Hillary Clinton has not even announced a run for president yet but political operatives are already laying the groundwork for a potential campaign — and Indiana may be a prime target for the Democrats.
Building a presidential campaign in the modern era takes years of preparation. Serious candidates typically want to get at least a two year head start — although many of the current potential Republican candidates have been cycling between early primary states like Iowa, New Hampshire and South Carolina just days after the 2012 campaign ended.
This perpetual campaign cycle drives voters nuts — deservedly so — but in an era of big money in politics where unlimited money equals free speech (according to the Supreme Court), building a campaign infrastructure early on is critical for success.
That’s one reason why a super PAC known as Ready for Hillary is laying the building blocks for a run in the early primary and caucus states, where the former Senator and Secretary of State is a decided favorite for the Democratic Party nomination.
Whether Clinton faces anything other than token opposition is not known. No Democrats have officially announced their intentions yet, although Senator Bernie Sanders is flirting with a run.
Sanders is making the rounds on the talk show circuit and in the early primary states, hitting all of the right tunes that a Democratic electorate would like to hear from a presidential candidate.

• **Supplied data**:
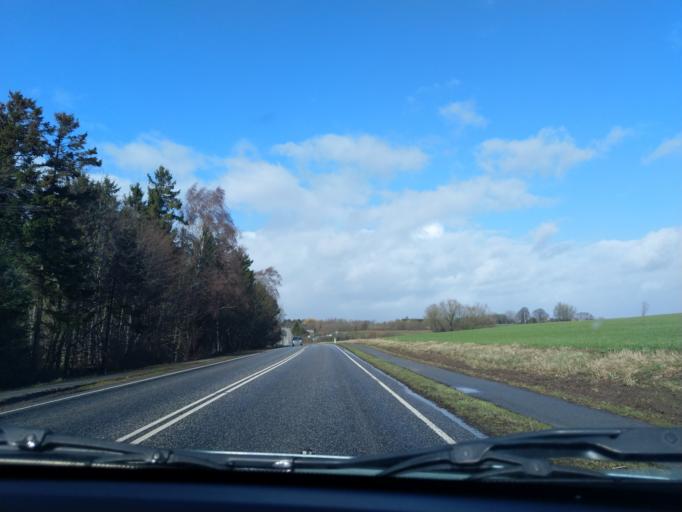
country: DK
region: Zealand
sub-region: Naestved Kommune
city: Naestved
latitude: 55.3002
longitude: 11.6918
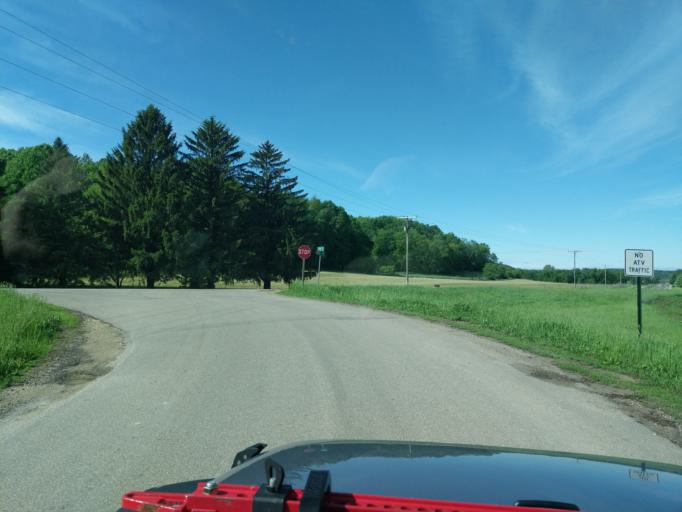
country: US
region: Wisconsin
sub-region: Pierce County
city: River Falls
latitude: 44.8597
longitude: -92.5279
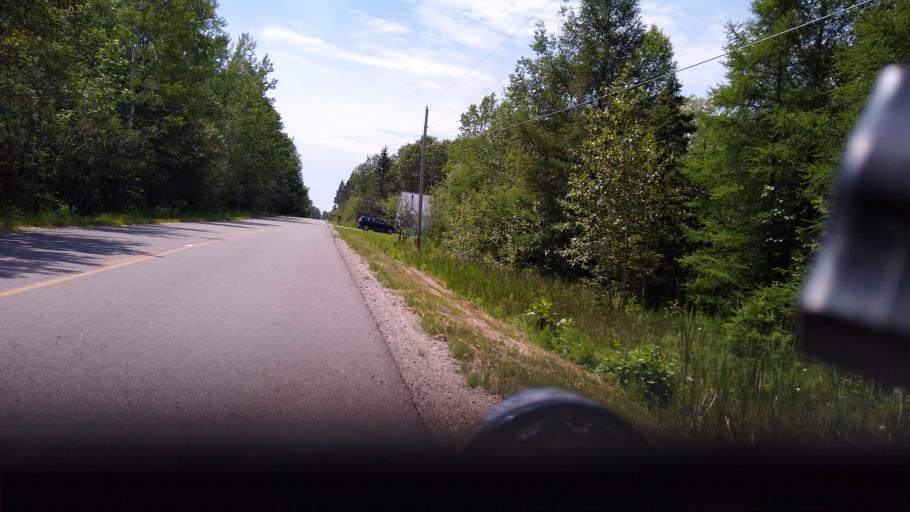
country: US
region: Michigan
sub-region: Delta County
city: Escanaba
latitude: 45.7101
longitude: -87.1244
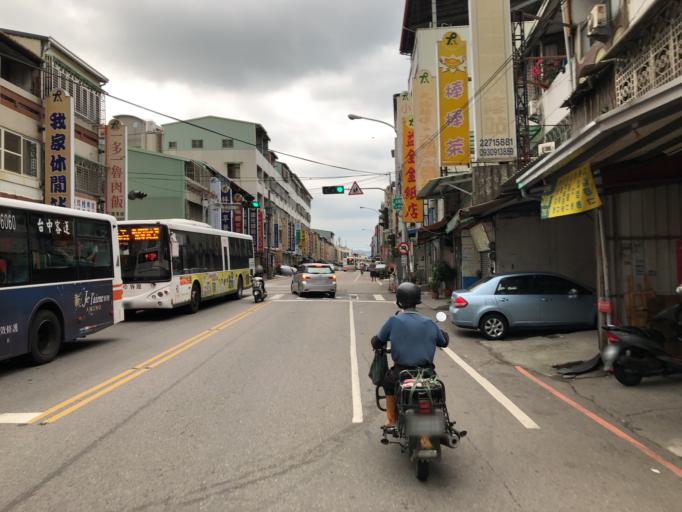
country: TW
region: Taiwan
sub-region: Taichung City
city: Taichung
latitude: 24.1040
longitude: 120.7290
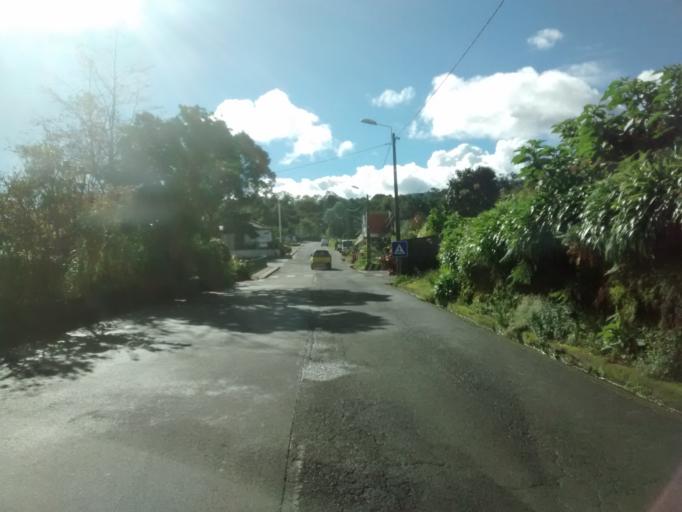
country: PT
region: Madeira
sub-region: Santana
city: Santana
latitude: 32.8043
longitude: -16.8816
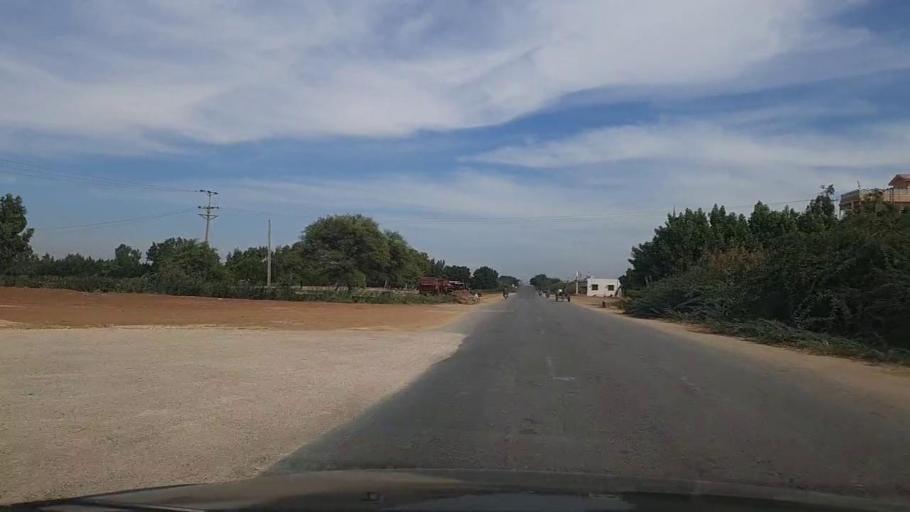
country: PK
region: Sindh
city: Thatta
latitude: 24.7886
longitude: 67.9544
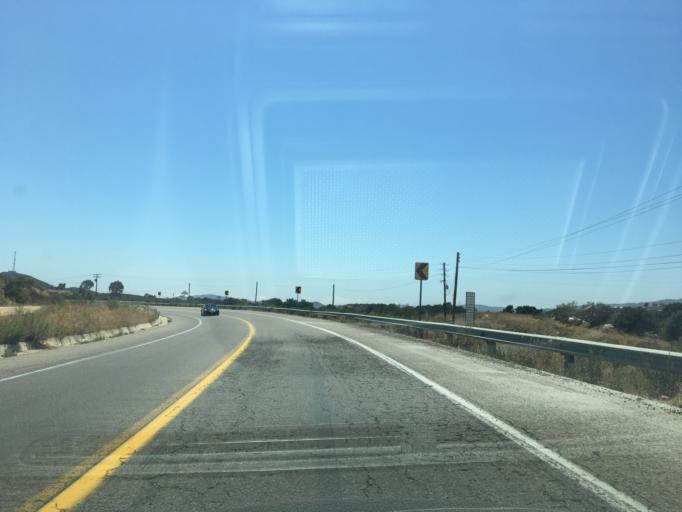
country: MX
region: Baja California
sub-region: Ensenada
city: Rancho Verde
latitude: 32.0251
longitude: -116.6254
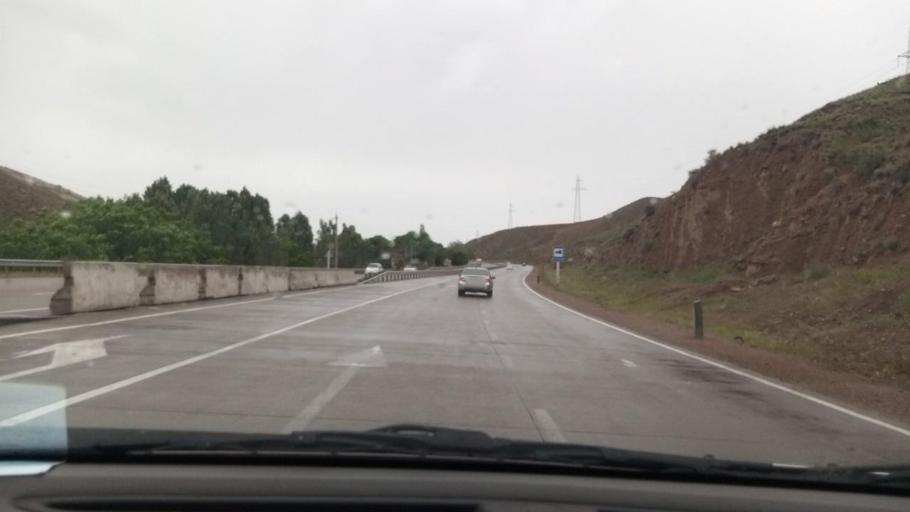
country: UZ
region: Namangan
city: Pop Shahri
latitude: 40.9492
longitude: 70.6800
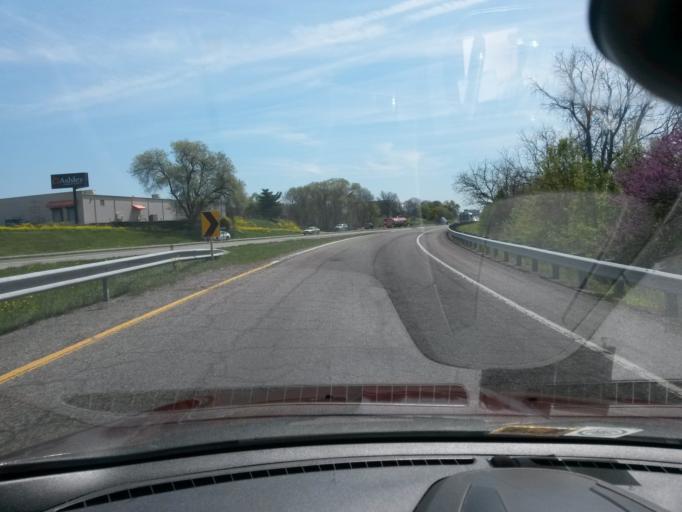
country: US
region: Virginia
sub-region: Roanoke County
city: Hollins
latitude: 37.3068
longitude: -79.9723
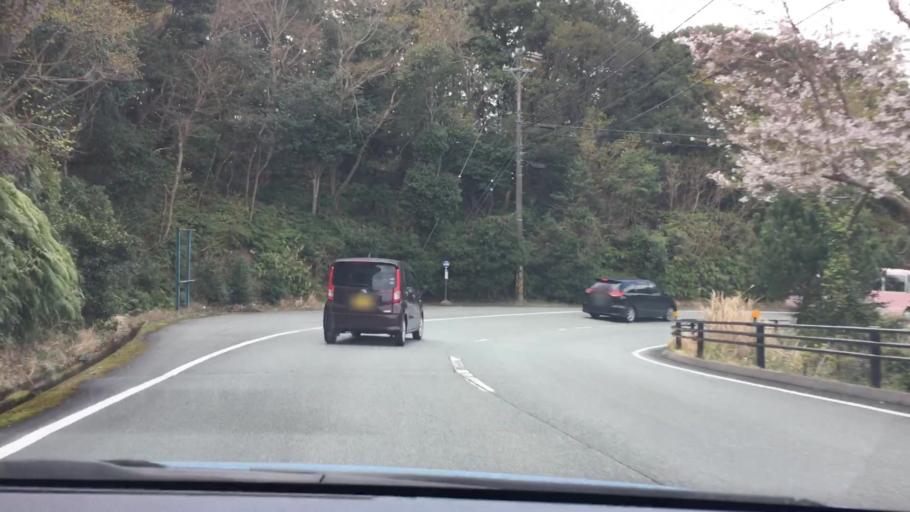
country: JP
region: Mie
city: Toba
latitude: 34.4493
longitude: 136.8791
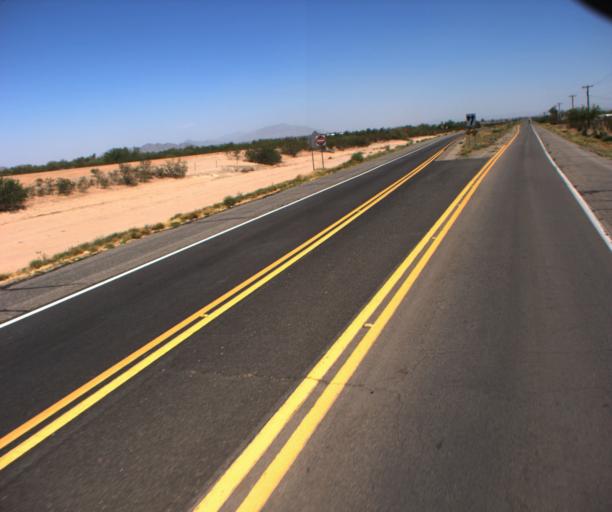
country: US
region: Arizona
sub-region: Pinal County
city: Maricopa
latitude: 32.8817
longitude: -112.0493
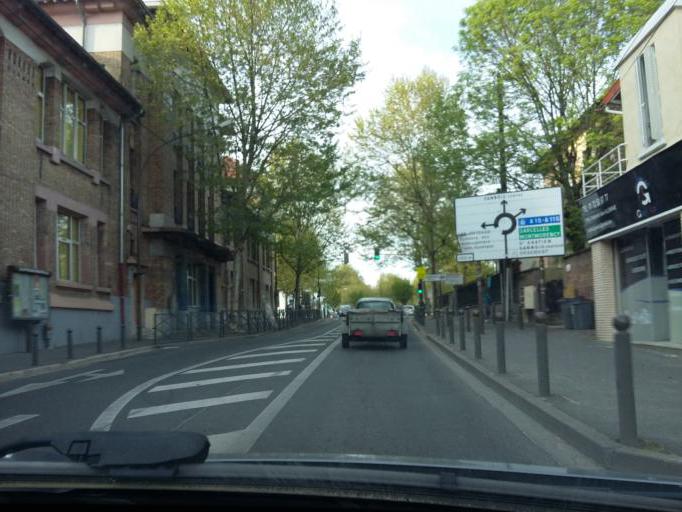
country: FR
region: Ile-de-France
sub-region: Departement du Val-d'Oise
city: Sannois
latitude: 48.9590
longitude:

• **What you will do**:
(a) Rewrite the entries between the lines holding "sub-region: Ensenada" and "region: Ile-de-France", inclusive, swapping "latitude" for "lat" and leaving everything else as it is. Omit the pictures from your output.
(b) Carry on the article about Hillary Clinton's possible presidential run from where it stops.

• **Responses in order**:
(a)
sub-region: Ensenada
city: Rancho Verde
lat: 32.0251
longitude: -116.6254
country: UZ
region: Namangan
city: Pop Shahri
lat: 40.9492
longitude: 70.6800
country: US
region: Virginia
sub-region: Roanoke County
city: Hollins
lat: 37.3068
longitude: -79.9723
country: JP
region: Mie
city: Toba
lat: 34.4493
longitude: 136.8791
country: US
region: Arizona
sub-region: Pinal County
city: Maricopa
lat: 32.8817
longitude: -112.0493
country: FR
region: Ile-de-France

(b)
“I’m going to be very honest with you. We may have reached the tipping point where candidates who are fighting for the working class and the middle class of this country may not be able do it anymore because of the power of the billionaire class,” Senator Sanders said on CNN this morning.
But political pundits question whether Sanders could win a primary against Clinton.
Senator Elizabeth Warren — who would probably stand a better chance against Clinton — was just appointed to the Democratic leadership in the Senate, likely signaling that she will be staying in the Upper Chamber for a while rather than running a possibly futile campaign against Clinton.
This leaves the Ready for Hillary people already looking ahead to the general election. This type of over-confidence — that borders on arrogance — cost the Clinton campaign big time in 2008. But without a Barack Obama-esque opponent, her chances look more solid than in that losing cycle.
In an interview with Talking Points Memo, Mitch Stewart — the battleground state director for the Obama 2012 campaign and an adviser to Ready for Hillary — discussed possible Electoral College scenarios.
Stewart says that a Clinton campaign would start with the same map as President Obama in 2012. They would look to expand from there with two separate strategies.
The first would be an appeal to white working class voters in Arkansas, Indiana and Missouri.
“Where I think Secretary Clinton has more appeal than any other Democrat looking at running is that with white working-class voters, she does have a connection,” Stewart told TPM. “I think she’s best positioned to open those states.”
Few people thought that Indiana would go blue in 2008.
It did.
Obama utilized a built-up party infrastructure after a hotly contested presidential primary to drive turnout in traditionally low-turnout states like Indiana and North Carolina.
Both states swung back to the GOP in 2012, the only two that Romney was able to capture that McCain failed to hold in 2008.
Stewart thinks that the Clinton campaign can turn states like Arkansas, Indiana and Missouri blue once again in 2016.
White working class voters are “the difference between winning and losing, assuming that we maximize turnout, we maximize voter registration in St. Louis, Indianapolis and northwest Indiana,” Stewart says.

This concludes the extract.